When I used --deploy-mode,client,--master,local[4] in the arguments, then I think it worked. But I think I still needed something different, can't remember exactly, but I resorted to a solution like this:
Firstly, I use a bootstrap action where a shell script runs the command:
aws s3 cp s3://<mybucket>/wordcount.py wordcount.py
and then I add a step to the cluster creation through the SDK in my Go application, but I can recollect this info and give you the CLI command like this:
aws emr add-steps --cluster-id j-XXXXX --steps Type=CUSTOM_JAR,Name="Spark Program",Jar="command-runner.jar",ActionOnFailure=CONTINUE,Args=["spark-submit",--master,local[4],/home/hadoop/wordcount.py,s3://<mybucket>/<inputfile.txt> s3://<mybucket>/<outputFolder>/]

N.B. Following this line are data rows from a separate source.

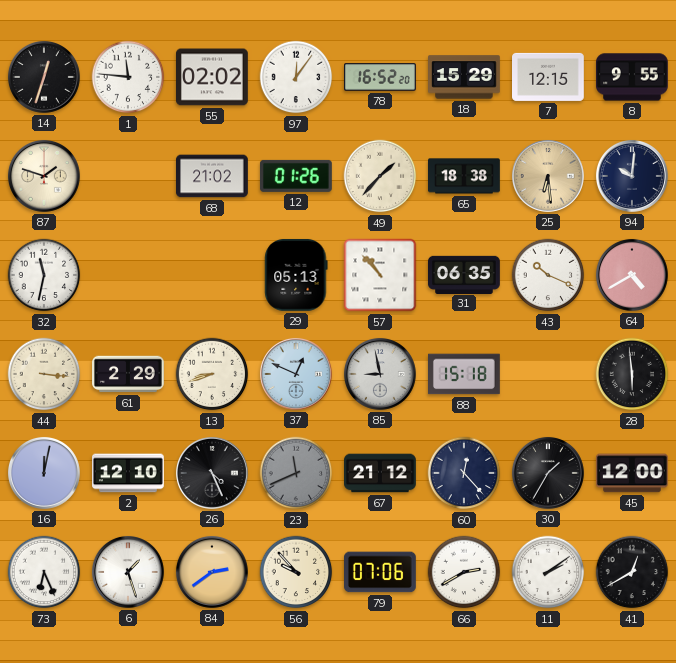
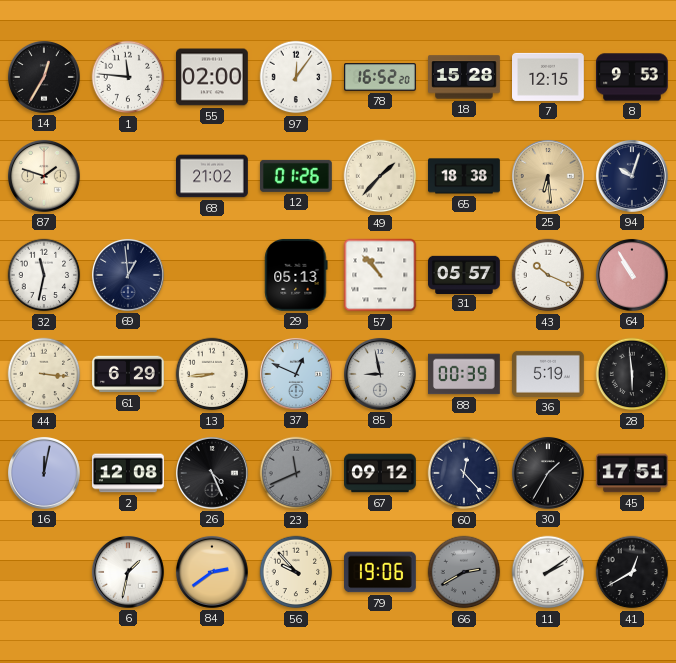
14: 12:33 -> 12:35
55: 02:02 -> 02:00
18: 15:29 -> 15:28
8: 9:55 -> 9:53
94: 10:01 -> 10:03
69: none -> 12:59
31: 06:35 -> 05:57
64: 4:40 -> 10:55
61: 2:29 -> 6:29
13: 8:42 -> 8:44
88: 15:18 -> 00:39
36: none -> 5:19
2: 12:10 -> 12:08
67: 21:12 -> 09:12
45: 12:00 -> 17:51
73: 6:26 -> none
6: 1:27 -> 1:32
79: 07:06 -> 19:06
66 dial: white -> grey
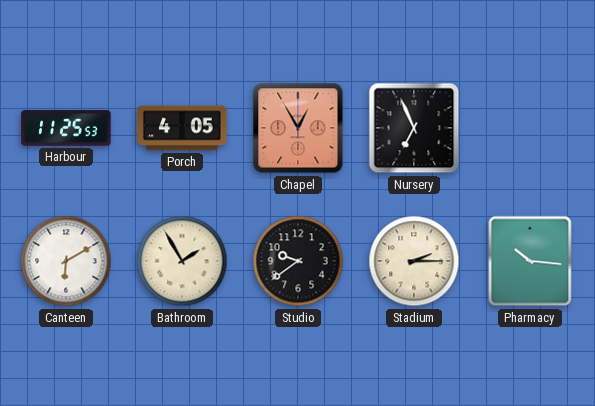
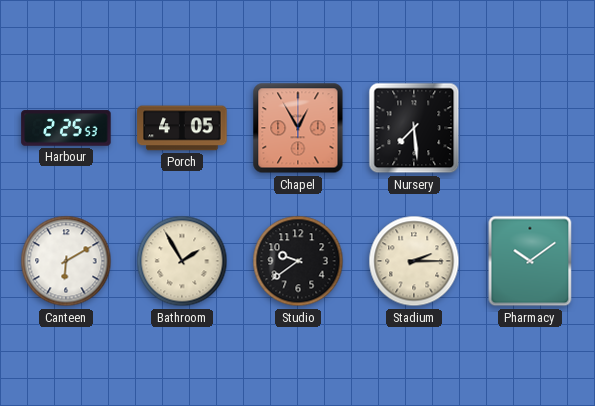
Harbour: 11:25 -> 2:25
Nursery: 6:56 -> 7:29
Pharmacy: 10:16 -> 10:09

I searched for days and finally discovered this thread which states
PySpark currently only supports local
files. This does not mean it only runs in local mode, however; you can
still run PySpark on any cluster manager (though only in client mode). All
this means is that your python files must be on your local file system.
Until this is supported, the straightforward workaround then is to just
copy the files to your local machine.